Every time one of the players made a move, the action was transmitted to a computer server sitting five miles away at Carnegie Mellon University. From there, a signal would travel another 12 miles to their opponent, a piece of software called Libratus running at the Pittsburgh Supercomputing Center in Monroeville, a nearby suburb. Libratus played eight hands at once — two against each opponent. It moved at a deliberate pace, slow enough to drive Jason Les, one of its human opponents, a bit mad. “It makes the days longer,” said Les, an earnest, athletic-looking man who seemed eager to take a few minutes off one afternoon last week. “Waiting should not affect me whatsoever, but sometimes you’re just like, 'OK, is this going to be over yet?'”
Libratus, of course, never needs a break.
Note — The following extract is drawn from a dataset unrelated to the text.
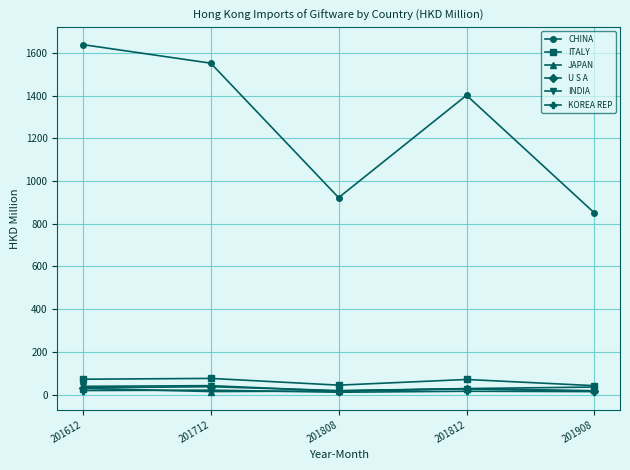

Does the chart display data point markers on the line(s)?

Yes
It's different from human players in other ways, too. People tend to think longer when there’s more money at stake. The computer plays most slowly on small pots, a result of having to scroll through all the additional possibilities that come from having more chips remaining in its hand. Libratus also tends to make huge, sudden wagers, violating standard betting conventions by throwing its money into the pot in irregular amounts and at odd intervals.
Coming from a human player, behavior like this would be irritating, reckless and, over the long run, expensive. But Libratus’s main attribute as a poker player is that it’s inhumanly good. When the 20-day tournament at Rivers came to an end Monday, the humans had lost $1.8 million. (They didn’t actually have to pony up the cash; money serves as the way of keeping score in poker.) Tuomas Sandholm and Noam Brown, the computer scientists at Carnegie Mellon who built Libratus, celebrated the win as the first time that a computer has beaten top poker players at a variant of unlimited Texas hold’em, the world’s most prominent poker game.
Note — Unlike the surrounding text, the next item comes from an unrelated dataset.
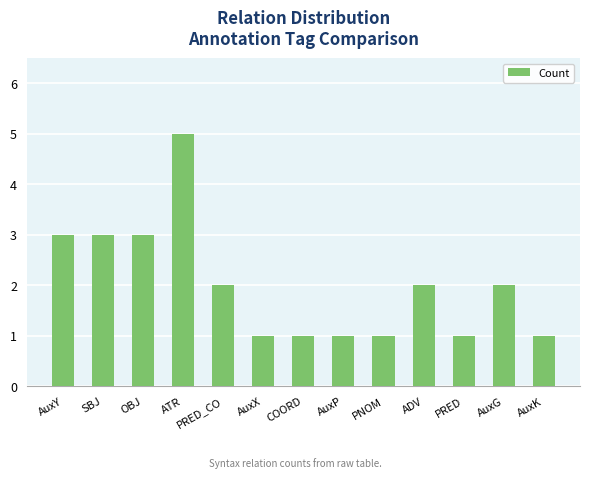

What is the ratio of the value at SBJ to the value at PRED_CO?

1.5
Experts in artificial intelligence have always used games as a way to develop and test their creations. Computers have surpassed the best human players at chess, checkers, backgammon, and go. Poker is a distinct challenge because of the element of chance, and because the players don’t know what cards their opponents are holding. So-called imperfect information games require the sort of human intelligence — like deceiving an opponent and sensing when she’s deceiving you— that computers lack.